§ **What you need to do**
Can you reproduce, word for word, the stretch of the neuron-division text below from "Why is this" through "after microtubule damage."?

§ **Text**
---*---

Most human cells are able to repair damage by dividing at wounds.
But mature nerve cells (neurons) in our brain are different. If they attempt division, they will likely die - and this is what happens during brain injury, or in conditions such as Alzheimer's Disease (AD). Now new research led by the University of Plymouth has uncovered a pathway that has shed new light on how these divisions may be triggered.
The research, published today in Cell Reports, has focused on intracellular structures called microtubules - which are found in most animal cells, and can be damaged by a build-up of a protein called Tau in the brain during AD.
The study was conducted in fruit flies, with comparison to postmortem brain samples of AD patients.
The paper shows that when the microtubules of neural cells in fruit flies are damaged, division is triggered via activating the small signalling kinases, Tak1 and Ik2. Strikingly, activation of these molecules can also be seen in AD brains.
Why is this important?
By understanding how the damaged microtubules behave, scientists have a valuable opportunity to potentially prevent neuronal death following brain injury, or upon neurodegeneration, such as in Alzheimer's Disease.
The research took place in fruit flies, but the team tested the applicability of their results by making fly neural cells express human Tau, and also examining post mortem human brain samples from AD patients.
Abnormal human Tau destroys microtubules in both flies' and Alzheimer's brains, and interestingly can trigger the same signalling cascade as discovered in fly neural cells after microtubule damage.

---*---

§ **Data section**
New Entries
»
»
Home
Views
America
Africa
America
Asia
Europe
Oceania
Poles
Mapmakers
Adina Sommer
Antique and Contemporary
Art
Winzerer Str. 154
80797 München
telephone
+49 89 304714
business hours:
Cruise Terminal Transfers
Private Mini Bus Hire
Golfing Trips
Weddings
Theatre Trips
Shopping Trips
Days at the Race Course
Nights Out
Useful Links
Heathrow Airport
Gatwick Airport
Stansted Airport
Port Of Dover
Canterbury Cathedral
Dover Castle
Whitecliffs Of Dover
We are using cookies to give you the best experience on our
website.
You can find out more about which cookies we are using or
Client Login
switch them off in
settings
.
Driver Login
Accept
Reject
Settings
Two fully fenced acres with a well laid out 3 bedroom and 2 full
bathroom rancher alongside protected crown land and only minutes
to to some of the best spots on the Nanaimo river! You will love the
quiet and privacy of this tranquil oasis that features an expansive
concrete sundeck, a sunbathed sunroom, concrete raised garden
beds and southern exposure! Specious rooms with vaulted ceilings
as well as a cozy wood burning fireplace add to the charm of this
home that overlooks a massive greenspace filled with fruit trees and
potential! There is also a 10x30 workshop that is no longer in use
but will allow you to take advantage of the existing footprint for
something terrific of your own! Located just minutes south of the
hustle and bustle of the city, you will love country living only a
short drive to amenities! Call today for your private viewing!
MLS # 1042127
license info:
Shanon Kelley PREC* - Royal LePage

---*---

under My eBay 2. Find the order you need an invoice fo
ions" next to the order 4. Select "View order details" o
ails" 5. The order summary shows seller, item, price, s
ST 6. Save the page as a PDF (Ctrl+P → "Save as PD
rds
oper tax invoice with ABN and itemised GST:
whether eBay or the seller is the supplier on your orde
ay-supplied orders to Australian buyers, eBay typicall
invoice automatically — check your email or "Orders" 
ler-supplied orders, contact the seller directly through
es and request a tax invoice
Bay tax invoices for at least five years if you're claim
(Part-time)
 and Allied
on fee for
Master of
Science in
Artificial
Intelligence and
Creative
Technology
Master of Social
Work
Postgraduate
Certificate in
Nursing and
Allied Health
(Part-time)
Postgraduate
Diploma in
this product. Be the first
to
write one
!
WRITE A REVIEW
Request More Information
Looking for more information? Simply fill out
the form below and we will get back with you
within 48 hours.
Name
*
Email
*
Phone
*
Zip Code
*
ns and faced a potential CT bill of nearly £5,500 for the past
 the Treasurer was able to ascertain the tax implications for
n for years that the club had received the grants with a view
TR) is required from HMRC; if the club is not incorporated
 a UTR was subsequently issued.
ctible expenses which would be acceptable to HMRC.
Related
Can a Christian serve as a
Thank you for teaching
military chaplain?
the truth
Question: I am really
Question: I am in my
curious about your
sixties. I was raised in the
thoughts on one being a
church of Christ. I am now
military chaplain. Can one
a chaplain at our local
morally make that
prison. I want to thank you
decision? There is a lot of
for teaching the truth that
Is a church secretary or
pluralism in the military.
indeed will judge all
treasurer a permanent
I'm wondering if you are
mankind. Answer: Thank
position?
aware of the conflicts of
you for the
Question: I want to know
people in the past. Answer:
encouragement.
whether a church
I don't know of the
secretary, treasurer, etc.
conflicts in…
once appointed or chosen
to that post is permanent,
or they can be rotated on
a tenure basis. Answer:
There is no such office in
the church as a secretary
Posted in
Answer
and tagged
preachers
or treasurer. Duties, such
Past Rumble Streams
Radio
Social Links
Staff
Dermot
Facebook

---*---

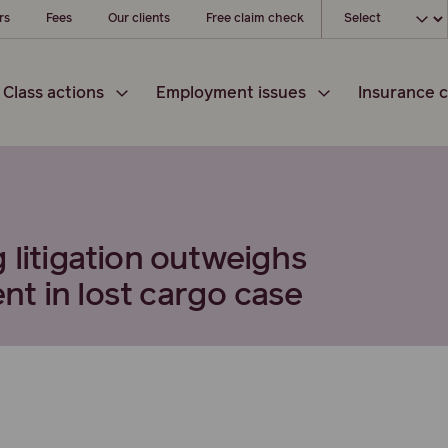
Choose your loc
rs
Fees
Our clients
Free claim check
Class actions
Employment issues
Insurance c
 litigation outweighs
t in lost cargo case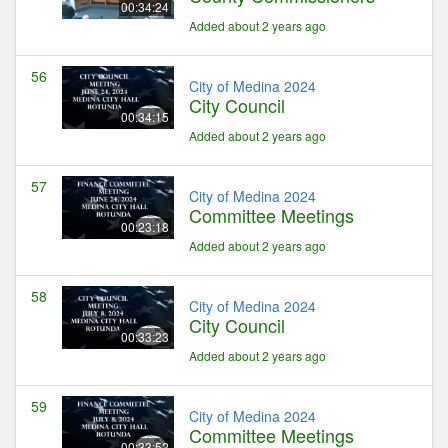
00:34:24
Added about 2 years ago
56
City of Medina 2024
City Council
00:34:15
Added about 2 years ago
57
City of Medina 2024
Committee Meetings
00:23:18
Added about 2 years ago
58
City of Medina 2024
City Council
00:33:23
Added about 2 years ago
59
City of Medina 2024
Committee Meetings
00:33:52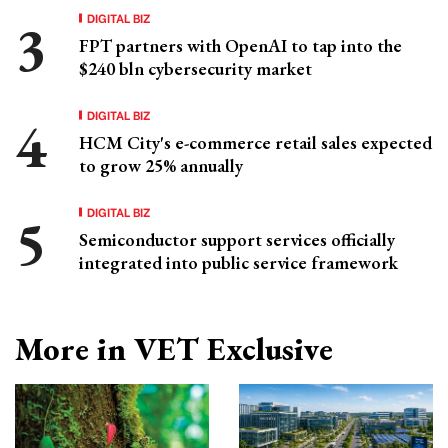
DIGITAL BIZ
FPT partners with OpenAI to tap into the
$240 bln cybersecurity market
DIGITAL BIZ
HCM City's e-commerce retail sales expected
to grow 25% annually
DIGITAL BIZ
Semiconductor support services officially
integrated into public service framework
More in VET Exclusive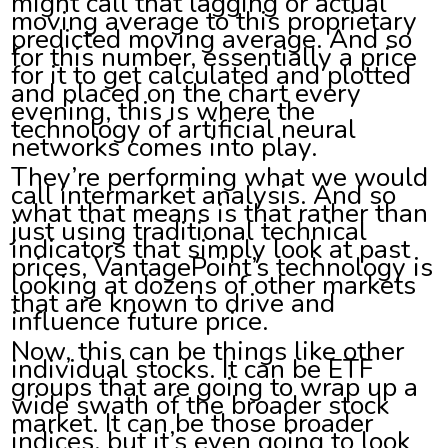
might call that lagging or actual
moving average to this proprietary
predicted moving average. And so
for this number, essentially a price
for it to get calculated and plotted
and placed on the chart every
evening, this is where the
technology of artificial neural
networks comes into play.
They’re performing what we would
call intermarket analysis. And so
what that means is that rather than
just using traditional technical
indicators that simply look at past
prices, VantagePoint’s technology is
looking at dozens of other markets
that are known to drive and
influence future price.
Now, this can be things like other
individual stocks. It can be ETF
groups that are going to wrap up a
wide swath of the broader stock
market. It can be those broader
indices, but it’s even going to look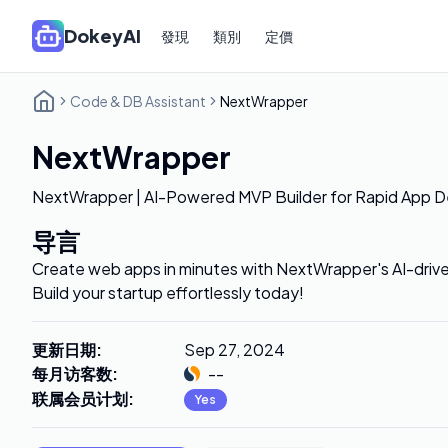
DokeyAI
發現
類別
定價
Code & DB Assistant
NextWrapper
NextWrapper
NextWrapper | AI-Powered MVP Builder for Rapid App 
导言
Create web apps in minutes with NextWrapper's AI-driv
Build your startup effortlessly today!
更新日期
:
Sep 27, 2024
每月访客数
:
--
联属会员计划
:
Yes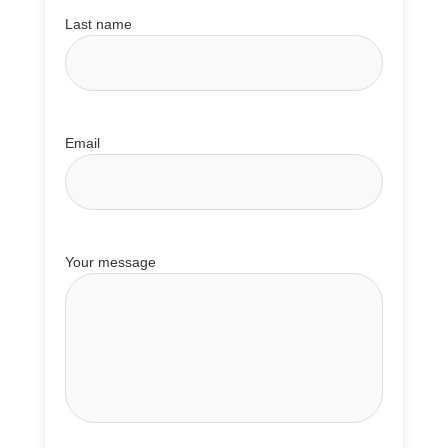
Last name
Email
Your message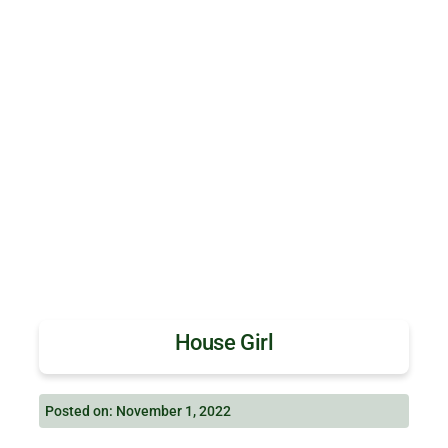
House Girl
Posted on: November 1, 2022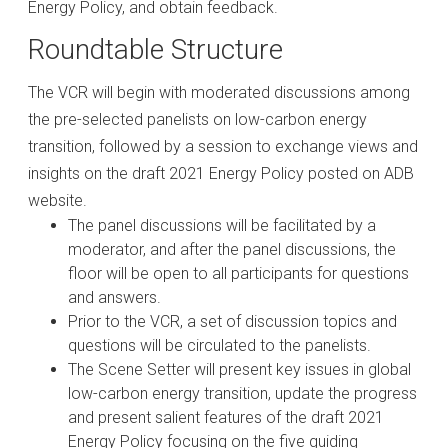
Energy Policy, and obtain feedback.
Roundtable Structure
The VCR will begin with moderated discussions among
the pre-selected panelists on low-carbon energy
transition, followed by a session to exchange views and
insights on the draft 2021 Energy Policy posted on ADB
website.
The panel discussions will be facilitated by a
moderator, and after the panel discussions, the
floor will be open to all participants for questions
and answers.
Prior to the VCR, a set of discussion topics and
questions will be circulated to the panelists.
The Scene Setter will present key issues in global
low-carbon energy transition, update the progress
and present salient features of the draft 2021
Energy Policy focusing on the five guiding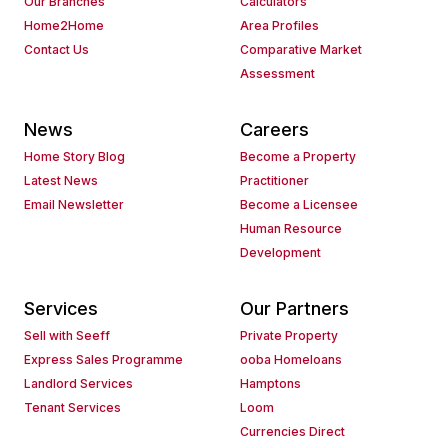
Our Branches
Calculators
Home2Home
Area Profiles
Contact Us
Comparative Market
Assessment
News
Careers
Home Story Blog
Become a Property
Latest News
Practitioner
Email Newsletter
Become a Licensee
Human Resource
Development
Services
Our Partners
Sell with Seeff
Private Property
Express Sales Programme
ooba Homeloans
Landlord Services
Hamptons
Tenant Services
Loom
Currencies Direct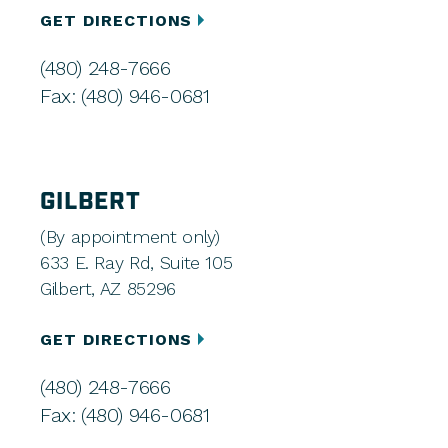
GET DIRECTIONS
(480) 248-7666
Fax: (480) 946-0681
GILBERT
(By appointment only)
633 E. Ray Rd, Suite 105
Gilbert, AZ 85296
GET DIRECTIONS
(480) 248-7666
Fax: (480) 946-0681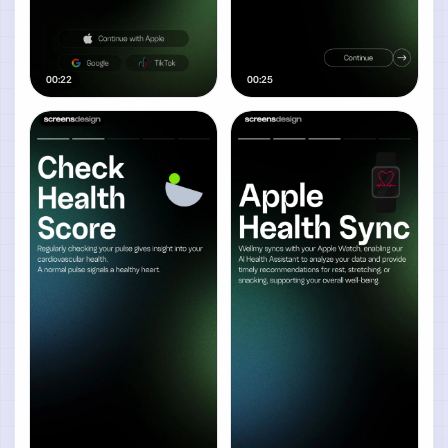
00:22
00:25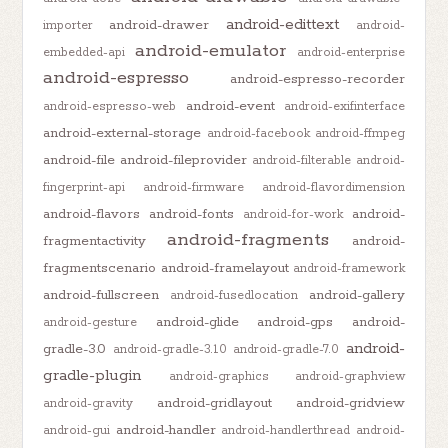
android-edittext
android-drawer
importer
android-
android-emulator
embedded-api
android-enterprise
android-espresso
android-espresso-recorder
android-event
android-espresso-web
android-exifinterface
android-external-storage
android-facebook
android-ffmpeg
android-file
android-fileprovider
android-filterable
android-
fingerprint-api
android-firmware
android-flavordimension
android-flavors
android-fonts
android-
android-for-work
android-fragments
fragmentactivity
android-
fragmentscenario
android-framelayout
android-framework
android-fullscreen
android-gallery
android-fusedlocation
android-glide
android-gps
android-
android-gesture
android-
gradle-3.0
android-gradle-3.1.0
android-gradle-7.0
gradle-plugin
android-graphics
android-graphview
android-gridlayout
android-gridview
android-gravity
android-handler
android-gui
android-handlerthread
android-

---*---

§ **Written solution**
Why is this important?
By understanding how the damaged microtubules behave, scientists have a valuable opportunity to potentially prevent neuronal death following brain injury, or upon neurodegeneration, such as in Alzheimer's Disease.
The research took place in fruit flies, but the team tested the applicability of their results by making fly neural cells express human Tau, and also examining post mortem human brain samples from AD patients.
Abnormal human Tau destroys microtubules in both flies' and Alzheimer's brains, and interestingly can trigger the same signalling cascade as discovered in fly neural cells after microtubule damage.